Actually, I trust the process. When routine returns and the long, lazy days of summer are over, somehow life finds a natural ebb and flow. I tend to be more productive because the things I need to do have nice confined spaces to fit in within my day. Everything organizes itself into blocks of time where I can focus on specific things during specific hours. The closet OCD part of me likes this. It reminds me of the unspoken mantra that lives in my head when I am trying to restore order to my house, to my life: "A place for everything; everything in its place." This particular moment is just that fuzzy time when I try to figure out where everything fits, often by trial and error.

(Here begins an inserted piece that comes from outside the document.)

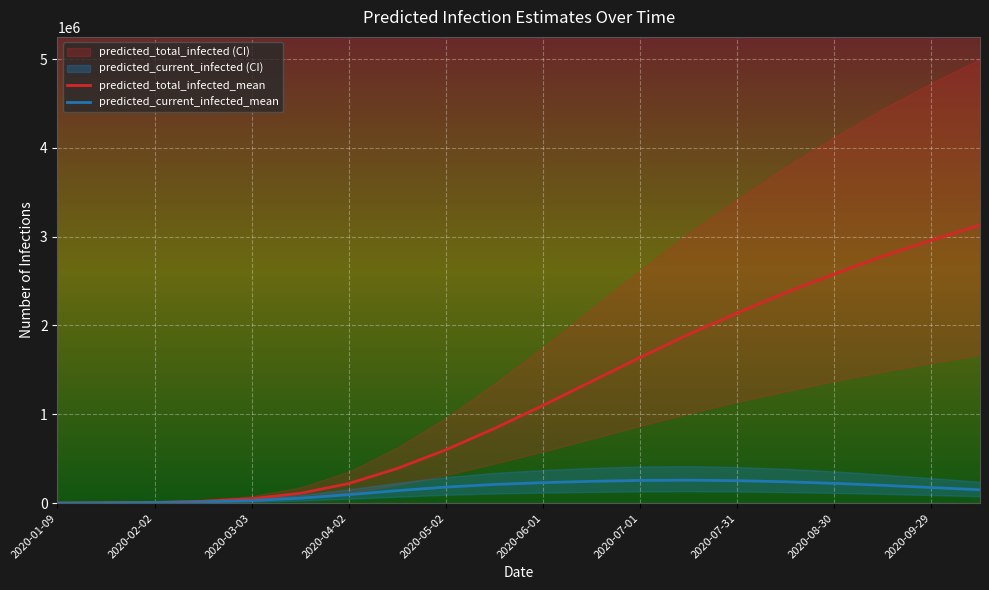

What is the sum of the predicted_total_infected_lower values at 2020-03-03 and 2020-01-09?

26056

In my University Experience class I have my students construct a grid that represents a week in their lives, spread across an 8" x 10" piece of paper with hours labeled down one side and days ordered on top. I ask them to color code each block of time according to their activities, making sure they clearly show class time, study time, work time, and free time. Each year I also participate in this activity. It helps me understand how my life fits together. The gift of the exercise is that occasionally I discover a block of time I didn't realize was there, something I can consciously dedicate to an activity I enjoy. I realize how anxious I am to see my life in neat blocks --I would know what parts of myself fit where and when.
For now I wait in the craziness of new schedules, waiting for my eyes to adjust to the newness. It's all good. Eventually life finds a comfortable pace, and the whole family finds a way to settle in. I'm looking forward to my new ordinary to reveal itself.